▶ EXERCISE DIRECTIONS
With spelling and spacing unchanged, write out each line of the material.

▶ DATASET CONTENT
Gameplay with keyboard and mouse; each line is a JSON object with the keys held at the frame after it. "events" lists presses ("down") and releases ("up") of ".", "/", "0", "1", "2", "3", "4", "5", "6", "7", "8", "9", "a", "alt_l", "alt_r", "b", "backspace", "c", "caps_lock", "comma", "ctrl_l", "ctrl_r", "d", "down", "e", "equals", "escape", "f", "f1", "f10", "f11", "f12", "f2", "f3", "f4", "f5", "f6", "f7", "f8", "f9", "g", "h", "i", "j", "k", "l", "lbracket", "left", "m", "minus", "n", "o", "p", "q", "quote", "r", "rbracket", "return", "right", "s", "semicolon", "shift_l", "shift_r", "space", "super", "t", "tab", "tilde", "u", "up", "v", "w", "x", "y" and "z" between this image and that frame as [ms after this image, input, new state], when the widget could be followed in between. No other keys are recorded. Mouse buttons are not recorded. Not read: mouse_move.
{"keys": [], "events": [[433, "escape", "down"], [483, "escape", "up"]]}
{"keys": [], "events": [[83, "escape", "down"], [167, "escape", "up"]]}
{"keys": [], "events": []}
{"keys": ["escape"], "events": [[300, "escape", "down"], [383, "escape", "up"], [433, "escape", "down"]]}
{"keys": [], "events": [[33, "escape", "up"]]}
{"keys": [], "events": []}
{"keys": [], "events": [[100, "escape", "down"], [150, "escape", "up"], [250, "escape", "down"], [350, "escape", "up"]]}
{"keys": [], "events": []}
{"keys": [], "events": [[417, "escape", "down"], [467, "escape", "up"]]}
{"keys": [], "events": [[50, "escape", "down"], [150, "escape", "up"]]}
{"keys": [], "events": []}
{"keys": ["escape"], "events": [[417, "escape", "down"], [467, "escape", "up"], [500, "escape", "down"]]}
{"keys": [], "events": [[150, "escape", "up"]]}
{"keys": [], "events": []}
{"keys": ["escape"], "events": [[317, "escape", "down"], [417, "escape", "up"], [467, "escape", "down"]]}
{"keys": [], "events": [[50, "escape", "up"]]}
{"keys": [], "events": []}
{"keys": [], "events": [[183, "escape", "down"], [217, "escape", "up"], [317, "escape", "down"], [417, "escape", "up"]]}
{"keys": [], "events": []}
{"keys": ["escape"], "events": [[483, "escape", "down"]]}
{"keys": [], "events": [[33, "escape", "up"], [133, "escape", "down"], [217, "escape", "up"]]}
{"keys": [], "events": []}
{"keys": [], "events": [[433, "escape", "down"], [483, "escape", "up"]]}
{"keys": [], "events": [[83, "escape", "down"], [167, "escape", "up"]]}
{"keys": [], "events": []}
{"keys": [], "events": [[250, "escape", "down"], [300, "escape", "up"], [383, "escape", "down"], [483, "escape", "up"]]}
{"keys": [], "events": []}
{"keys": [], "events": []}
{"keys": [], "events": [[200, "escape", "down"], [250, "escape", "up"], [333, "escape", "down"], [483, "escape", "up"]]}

▶ SOLUTION
Gameplay with keyboard and mouse; each line is a JSON object with the keys held at the frame after it. "events" lists presses ("down") and releases ("up") of ".", "/", "0", "1", "2", "3", "4", "5", "6", "7", "8", "9", "a", "alt_l", "alt_r", "b", "backspace", "c", "caps_lock", "comma", "ctrl_l", "ctrl_r", "d", "down", "e", "equals", "escape", "f", "f1", "f10", "f11", "f12", "f2", "f3", "f4", "f5", "f6", "f7", "f8", "f9", "g", "h", "i", "j", "k", "l", "lbracket", "left", "m", "minus", "n", "o", "p", "q", "quote", "r", "rbracket", "return", "right", "s", "semicolon", "shift_l", "shift_r", "space", "super", "t", "tab", "tilde", "u", "up", "v", "w", "x", "y" and "z" between this image and that frame as [ms after this image, input, new state], when the widget could be followed in between. No other keys are recorded. Mouse buttons are not recorded. Not read: mouse_move.
{"keys": [], "events": [[433, "escape", "down"], [483, "escape", "up"]]}
{"keys": [], "events": [[83, "escape", "down"], [167, "escape", "up"]]}
{"keys": [], "events": []}
{"keys": ["escape"], "events": [[300, "escape", "down"], [383, "escape", "up"], [433, "escape", "down"]]}
{"keys": [], "events": [[33, "escape", "up"]]}
{"keys": [], "events": []}
{"keys": [], "events": [[100, "escape", "down"], [150, "escape", "up"], [250, "escape", "down"], [350, "escape", "up"]]}
{"keys": [], "events": []}
{"keys": [], "events": [[417, "escape", "down"], [467, "escape", "up"]]}
{"keys": [], "events": [[50, "escape", "down"], [150, "escape", "up"]]}
{"keys": [], "events": []}
{"keys": ["escape"], "events": [[417, "escape", "down"], [467, "escape", "up"], [500, "escape", "down"]]}
{"keys": [], "events": [[150, "escape", "up"]]}
{"keys": [], "events": []}
{"keys": ["escape"], "events": [[317, "escape", "down"], [417, "escape", "up"], [467, "escape", "down"]]}
{"keys": [], "events": [[50, "escape", "up"]]}
{"keys": [], "events": []}
{"keys": [], "events": [[183, "escape", "down"], [217, "escape", "up"], [317, "escape", "down"], [417, "escape", "up"]]}
{"keys": [], "events": []}
{"keys": ["escape"], "events": [[483, "escape", "down"]]}
{"keys": [], "events": [[33, "escape", "up"], [133, "escape", "down"], [217, "escape", "up"]]}
{"keys": [], "events": []}
{"keys": [], "events": [[433, "escape", "down"], [483, "escape", "up"]]}
{"keys": [], "events": [[83, "escape", "down"], [167, "escape", "up"]]}
{"keys": [], "events": []}
{"keys": [], "events": [[250, "escape", "down"], [300, "escape", "up"], [383, "escape", "down"], [483, "escape", "up"]]}
{"keys": [], "events": []}
{"keys": [], "events": []}
{"keys": [], "events": [[200, "escape", "down"], [250, "escape", "up"], [333, "escape", "down"], [483, "escape", "up"]]}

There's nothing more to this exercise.